A democracia assenta no exercício do poder legitimado dos cidadãos, simultaneamente, na representação e na participação. Em democracia, os cidadãos detêm o poder da escolha livre de quem os representa conservando, ao mesmo tempo, o poder de influência e de decisão sobre as políticas públicas. Um dos elementos-chave da qualidade da democracia é a liberdade de expressão, tanto mais eficaz quanto mais informada e esclarecida. Em democracia, todos têm o direito de expressar livremente as suas opiniões e de participar no processo político sem o risco de retaliações. Da parte dos eleitos existe o dever do compromisso com a confiança conferida através do voto. Este compromisso radica, essencialmente, na obrigação de agir de forma transparente, num contexto permanente de prestação de contas tendo em vista o cumprimento dos programas políticos sufragados, sem perder a distância da centralidade dos princípios e dos valores do Estado de direito.

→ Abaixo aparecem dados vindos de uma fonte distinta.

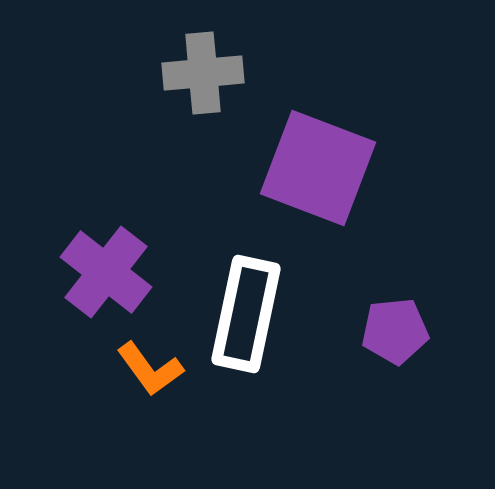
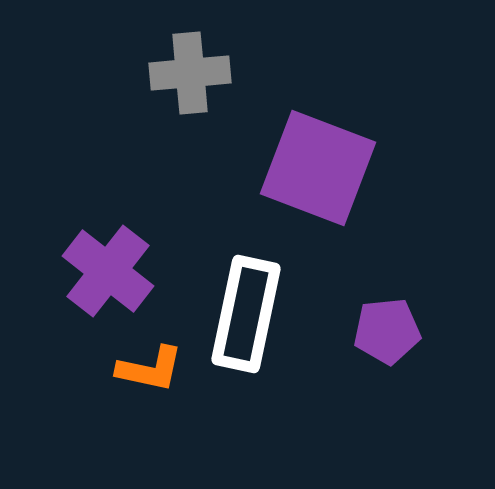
gray cross: moved 13 px left
purple cross: moved 2 px right, 1 px up
purple pentagon: moved 8 px left
orange L-shape: rotated 42 degrees counterclockwise
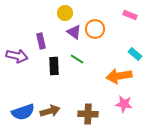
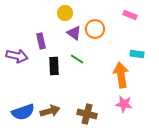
purple triangle: moved 1 px down
cyan rectangle: moved 2 px right; rotated 32 degrees counterclockwise
orange arrow: moved 2 px right, 1 px up; rotated 90 degrees clockwise
brown cross: moved 1 px left; rotated 12 degrees clockwise
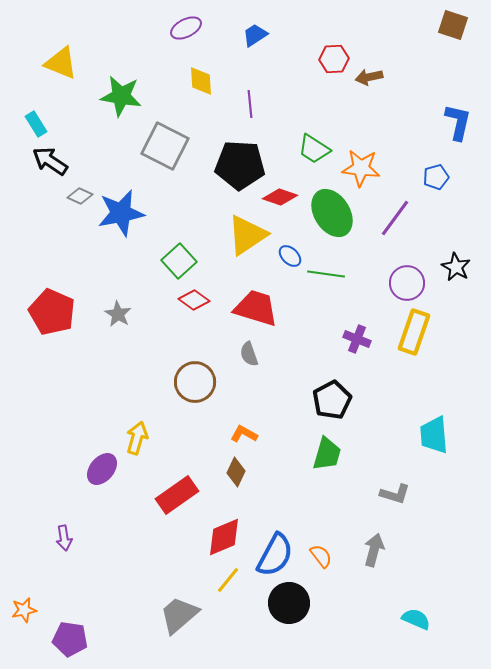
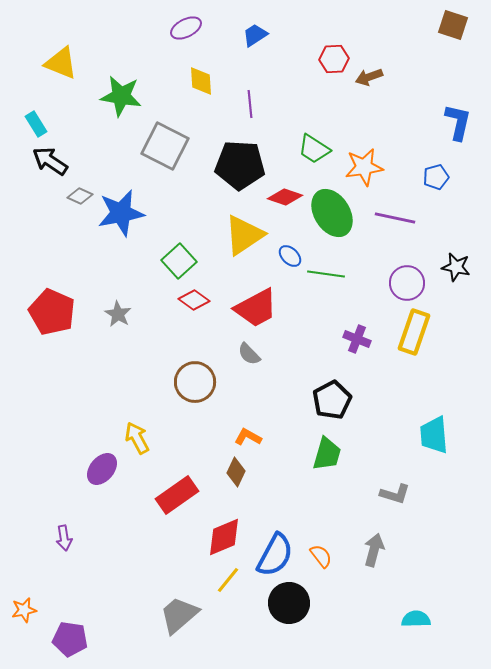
brown arrow at (369, 77): rotated 8 degrees counterclockwise
orange star at (361, 168): moved 3 px right, 1 px up; rotated 15 degrees counterclockwise
red diamond at (280, 197): moved 5 px right
purple line at (395, 218): rotated 66 degrees clockwise
yellow triangle at (247, 235): moved 3 px left
black star at (456, 267): rotated 16 degrees counterclockwise
red trapezoid at (256, 308): rotated 135 degrees clockwise
gray semicircle at (249, 354): rotated 25 degrees counterclockwise
orange L-shape at (244, 434): moved 4 px right, 3 px down
yellow arrow at (137, 438): rotated 44 degrees counterclockwise
cyan semicircle at (416, 619): rotated 24 degrees counterclockwise
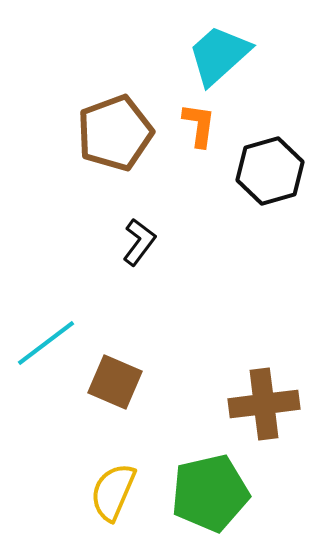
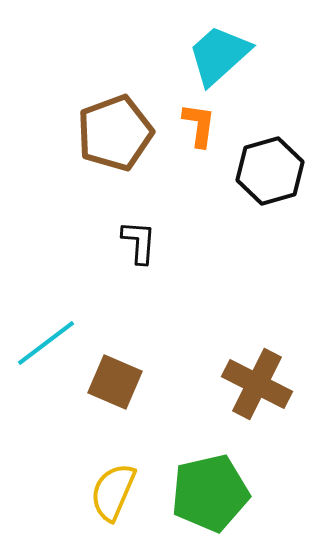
black L-shape: rotated 33 degrees counterclockwise
brown cross: moved 7 px left, 20 px up; rotated 34 degrees clockwise
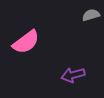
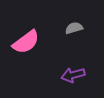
gray semicircle: moved 17 px left, 13 px down
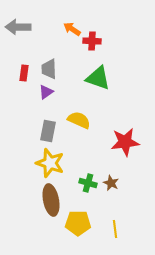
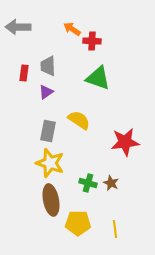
gray trapezoid: moved 1 px left, 3 px up
yellow semicircle: rotated 10 degrees clockwise
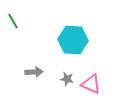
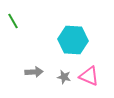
gray star: moved 3 px left, 2 px up
pink triangle: moved 2 px left, 8 px up
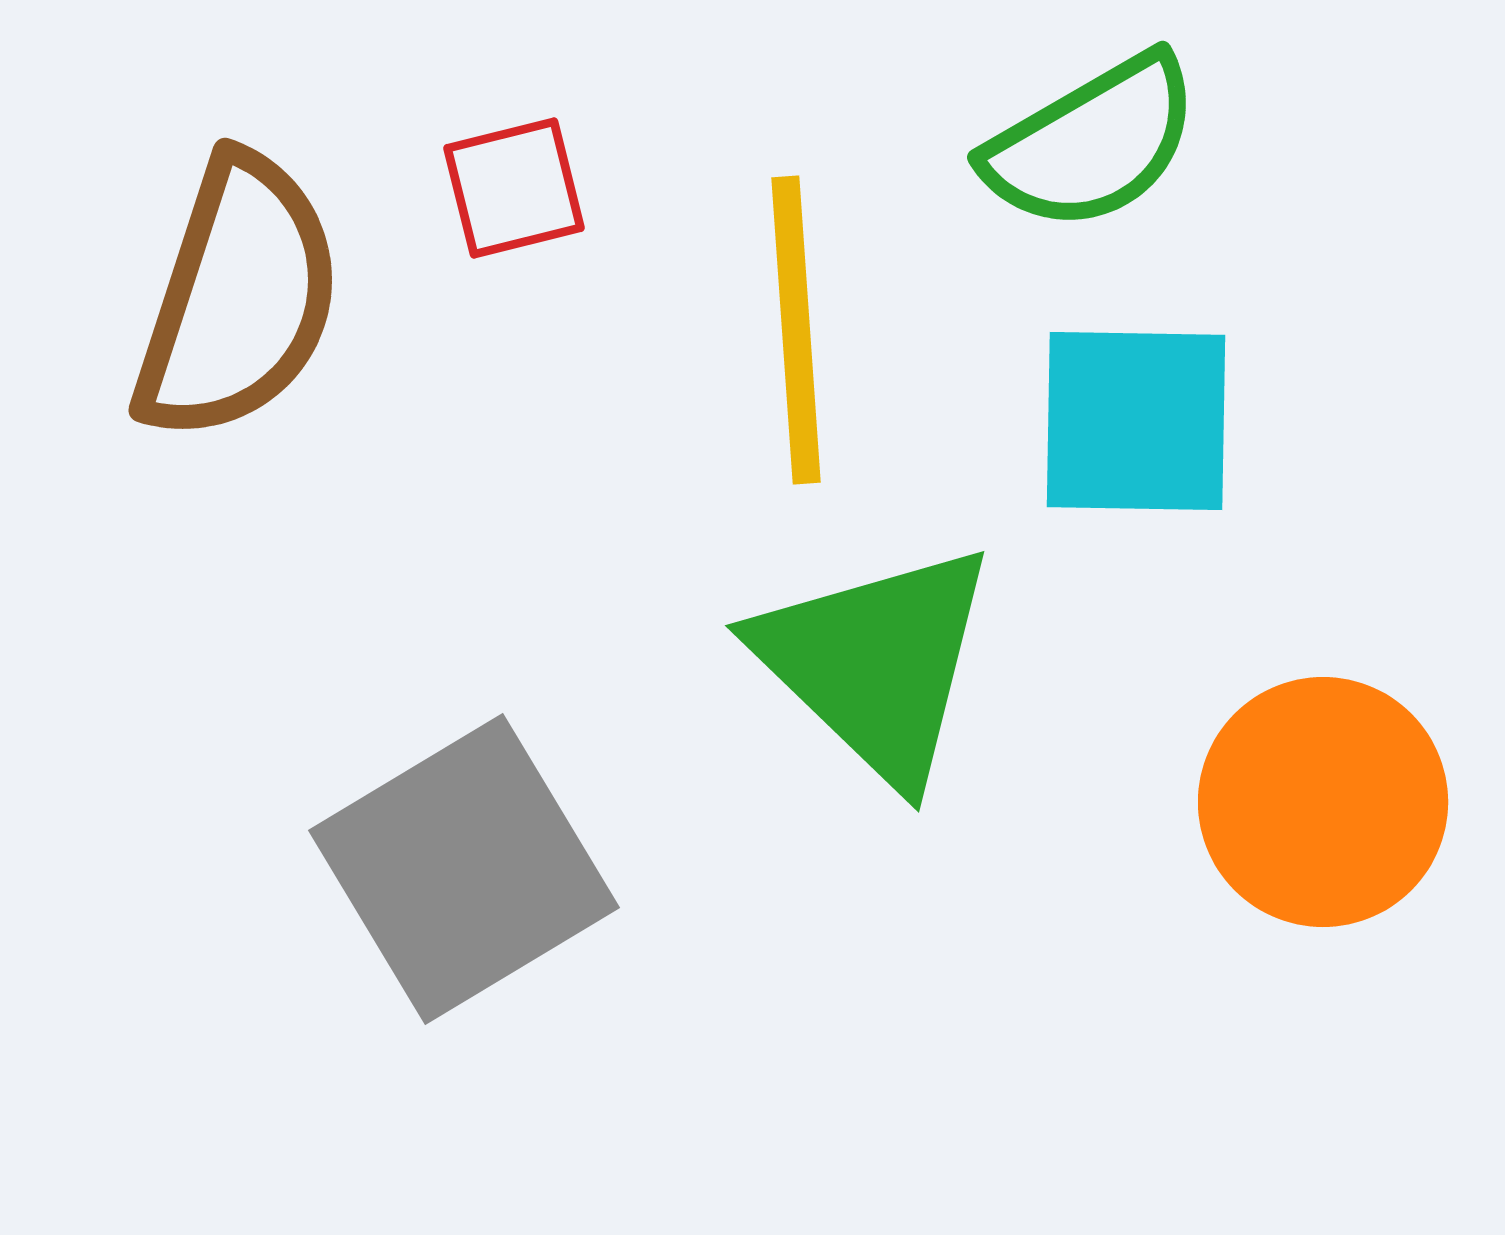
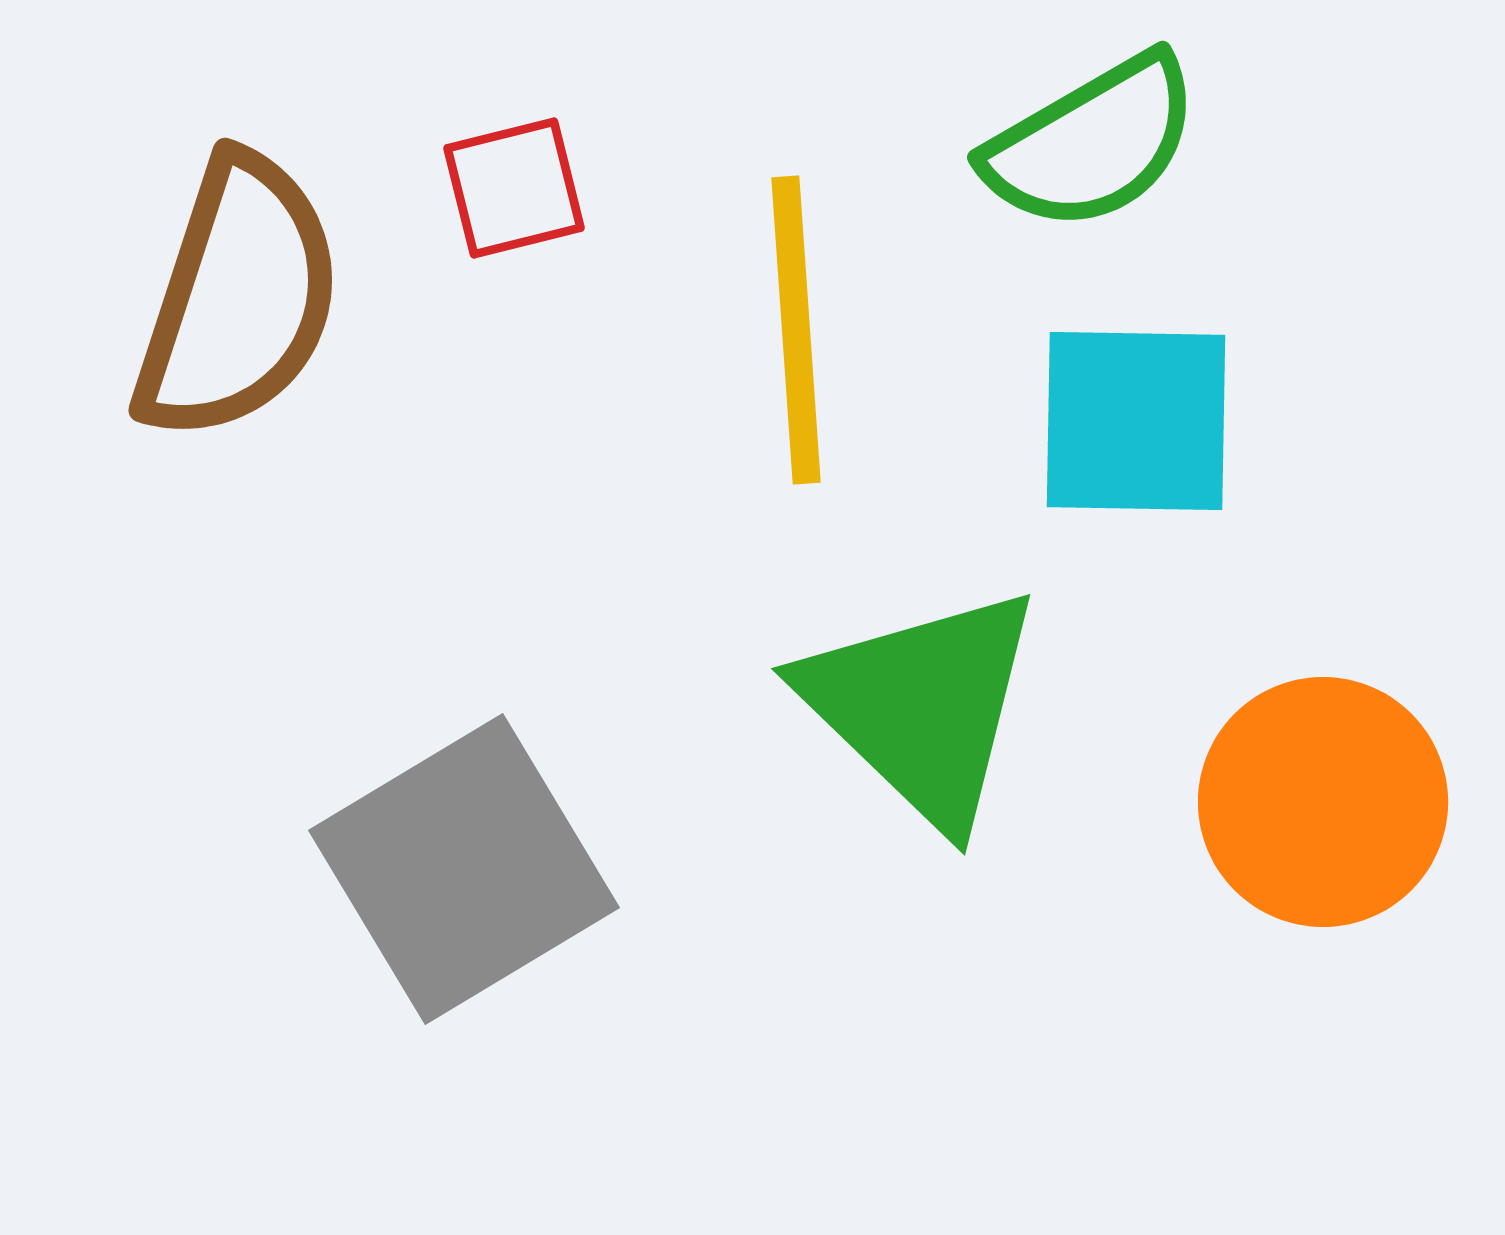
green triangle: moved 46 px right, 43 px down
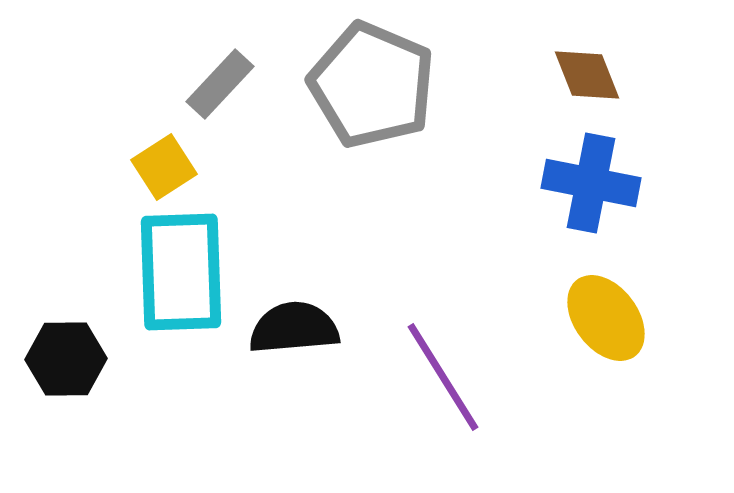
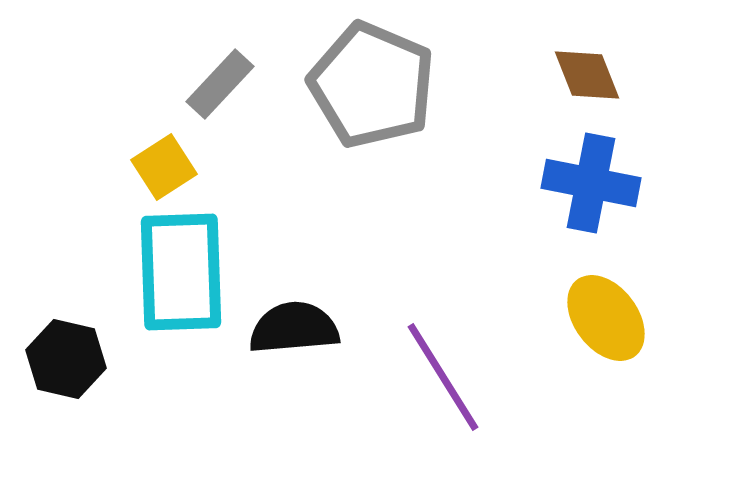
black hexagon: rotated 14 degrees clockwise
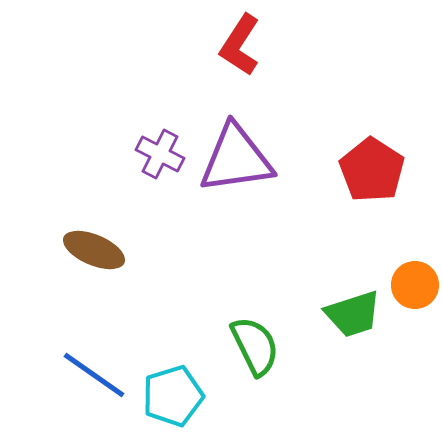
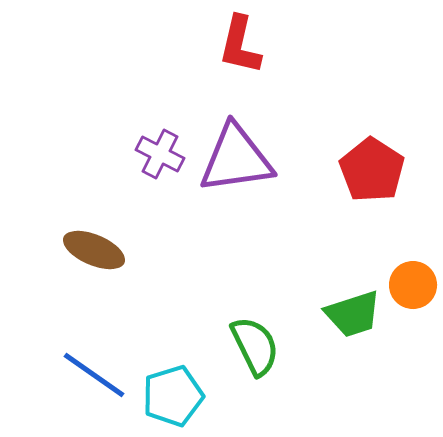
red L-shape: rotated 20 degrees counterclockwise
orange circle: moved 2 px left
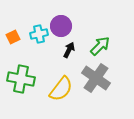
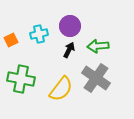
purple circle: moved 9 px right
orange square: moved 2 px left, 3 px down
green arrow: moved 2 px left; rotated 140 degrees counterclockwise
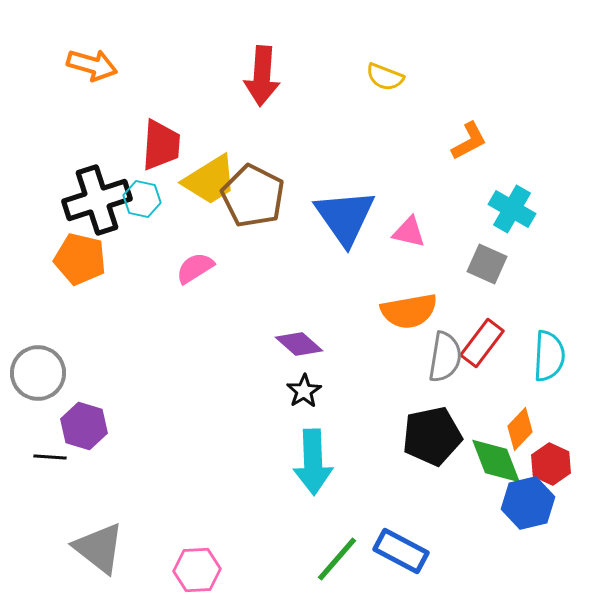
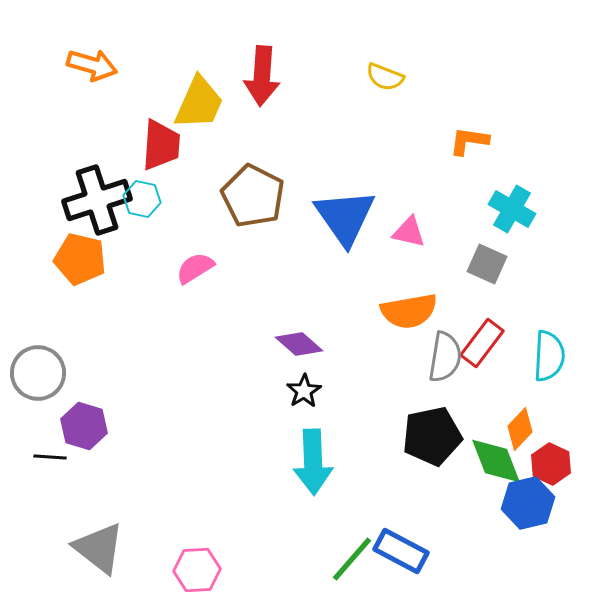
orange L-shape: rotated 144 degrees counterclockwise
yellow trapezoid: moved 11 px left, 77 px up; rotated 34 degrees counterclockwise
green line: moved 15 px right
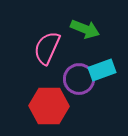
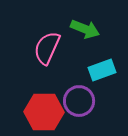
purple circle: moved 22 px down
red hexagon: moved 5 px left, 6 px down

É neste enquadramento que emerge a questão do sentido de Estado, nomeadamente no que se refere aos deveres e obrigações exigíveis a todos aqueles que exercem funções públicas. Mas, afinal, o que será para a generalidade dos cidadãos o sentido de Estado? Do senso comum é possível extrair a ideia de que as funções de Estado requerem, por parte de quem as exerce, capacidade de decisão e de acção em estrito alinhamento com o bem comum e o interesse geral. No exercício de funções públicas não pode haver lugar a preferências ilegítimas, à parcialidade ou ao livre-arbítrio. Deverá prevalecer sempre o princípio da neutralidade em salvaguarda do interesse público e independente dos interesses particulares ou sectoriais de um indivíduo ou de um grupo. Neste contexto, é indispensável a coexistência de sentido ético, de responsabilidade e de integridade, tendo presentes os impactos que os processos de decisão ou de acção provocam no conjunto da sociedade.

Na prática, este parece ser o guião simples para o exercício de funções públicas, que tem como foco o bem comum, o dever imperativo da responsabilidade, da observância da lei, do contexto ético das decisões e da indispensável obrigação de transparência. Numa democracia madura, escrutinada e aberta não é admissível o desrespeito por estas regras. Acresce que muitas destas regras não estão escritas, mas decorrem dos velhos princípios gerais da filosofia e da ética política. O país precisa que todos aqueles que se dispõem a servir o Estado tenham consciência crítica e distanciamento no cumprimento das suas missões. A confusão entre planos pessoais, políticos ou institucionais conduz, invariavelmente, a rupturas de confiança cujo alcance sistémico contribui para o descrédito e a desvalorização das instituições democráticas e dos seus agentes. O não reconhecimento ou a desvalorização destes aspectos acentua o distanciamento entre eleitores e eleitos e degrada o funcionamento do Estado.